On remand, the Court of Appeal (Second Appellate District, Division Three) held in an unpublished opinion that the primary jurisdiction doctrine did not apply and that the trial court improperly sustained defendants' demurrer without leave to amend. Farm Raised Salmon Cases, No. B182901a (May 16, 2008). Respecting the primary jurisdiction doctrine, the court explained:

The primary jurisdiction doctrine does not apply ... if the issues involved are of a type ordinarily resolved by the courts in the first instance, an administrative agency has no particular expertise with regard to the issues, and the issues do not require the application of complex regulations. (Cundiff v. GTE California Inc., supra, 101 Cal.App.4th at p. 1413.) In those circumstances, concerns about the uniform application of regulatory laws ordinarily are not implicated.

We conclude that the sustaining of the demurrer based on the primary jurisdiction doctrine was an abuse of discretion. ....

The alleged violations of the [Federal Food, Drug, and Cosmetic Act (21 U.S.C. § 301 et seq.)] and parallel provisions of the Sherman Law [(Health & Saf. Code, § 109875 et seq.)] concern “false and misleading” labeling of salmon offered for sale and the failure to state on the labeling that the salmon contains artificial coloring. Federal and state regulations expressly and unequivocally require the disclosure of canthaxanthin and astaxanthin as artificial coloring agents. (21 C.F.R. §§ 73.35(d)(3), 73.75(d)(4); Health & Saf.
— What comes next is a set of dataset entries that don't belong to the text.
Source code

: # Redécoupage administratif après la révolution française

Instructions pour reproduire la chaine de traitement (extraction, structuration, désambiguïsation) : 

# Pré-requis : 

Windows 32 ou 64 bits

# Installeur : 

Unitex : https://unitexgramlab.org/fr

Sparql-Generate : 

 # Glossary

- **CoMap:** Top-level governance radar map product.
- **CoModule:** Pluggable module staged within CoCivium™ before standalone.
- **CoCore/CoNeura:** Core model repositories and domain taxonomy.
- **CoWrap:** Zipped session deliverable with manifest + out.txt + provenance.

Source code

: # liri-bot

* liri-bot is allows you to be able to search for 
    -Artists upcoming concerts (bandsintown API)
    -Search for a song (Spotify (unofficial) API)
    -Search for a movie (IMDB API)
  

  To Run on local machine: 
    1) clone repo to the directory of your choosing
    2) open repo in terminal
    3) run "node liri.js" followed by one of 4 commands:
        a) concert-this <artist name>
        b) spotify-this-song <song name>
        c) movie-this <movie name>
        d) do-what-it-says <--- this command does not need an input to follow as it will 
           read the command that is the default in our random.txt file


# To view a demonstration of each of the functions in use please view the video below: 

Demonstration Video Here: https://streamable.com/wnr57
Code, § 110100, subd. (a).) There are no complex regulations at issue in this regard, but only straightforward requirements. The determination whether the salmon offered for sale by defendants contained those chemicals and whether the labeling failed to disclose that fact requires neither the application of complex regulations nor any particular administrative expertise. Rather, those questions are the sorts of factual questions that ordinarily are committed to the courts. Moreover, the FDCA and the regulations under that act provide no administrative procedure (and certainly no “ ‘pervasive and self contained system of administrative procedure’ [citation] to deal with the precise questions involved” as in Farmers, supra, 2 Cal.4th at page 396) to determine whether a food is misbranded, but only provide for the FDA to enforce the act by filing an action in court. (21 U.S.C. § 337(a).) Although the Sherman Law provides for an administrative proceeding to determine whether a food is misbranded (Health & Saf. Code, § 111855), we conclude that any advantage that the DHS may have in resolving the issues presented here is not particularly strong. For these reasons, we conclude that the primary jurisdiction doctrine does not apply.

Slip op. at 8-10. The Court went on to hold that the complaint adequately alleged a CLRA violation:

The CLRA prohibits, among other things, “Representing that goods or services have sponsorship, approval, characteristics, ingredients, uses, benefits, or quantities which they do not have or that a person has a sponsorship, approval, status, affiliation, or connection which he or she does not have.” (Civ. Code, § 1770, subd. (a)(5).) Liberally construing this provision as the Legislature intended (id., § 1760), we conclude that by allegedly displaying and offering for sale farm-raised salmon that was artificially colored to resemble wild salmon, without disclosing the artificial coloring, defendants were “representing” that the salmon had the same origin and characteristics as wild salmon. We therefore conclude that the complaint alleges “representing” within the meaning of Civil Code section 1770, subdivision (a)(5) and that the sustaining of the demurrer to the count for violation of the CLRA was error. (Daugherty v. American Honda Motor Co., Inc. (2006) 144 Cal.App.4th 824, 834 [stating, “the CLRA proscribes a concealment of characteristics or quality ‘contrary to that represented’ ”].) In light of our conclusion, we need not decide whether the complaint adequately alleges other prohibited acts or practices under the CLRA.

Id. at 11. Many thanks to the blog reader who emailed with news of this opinion.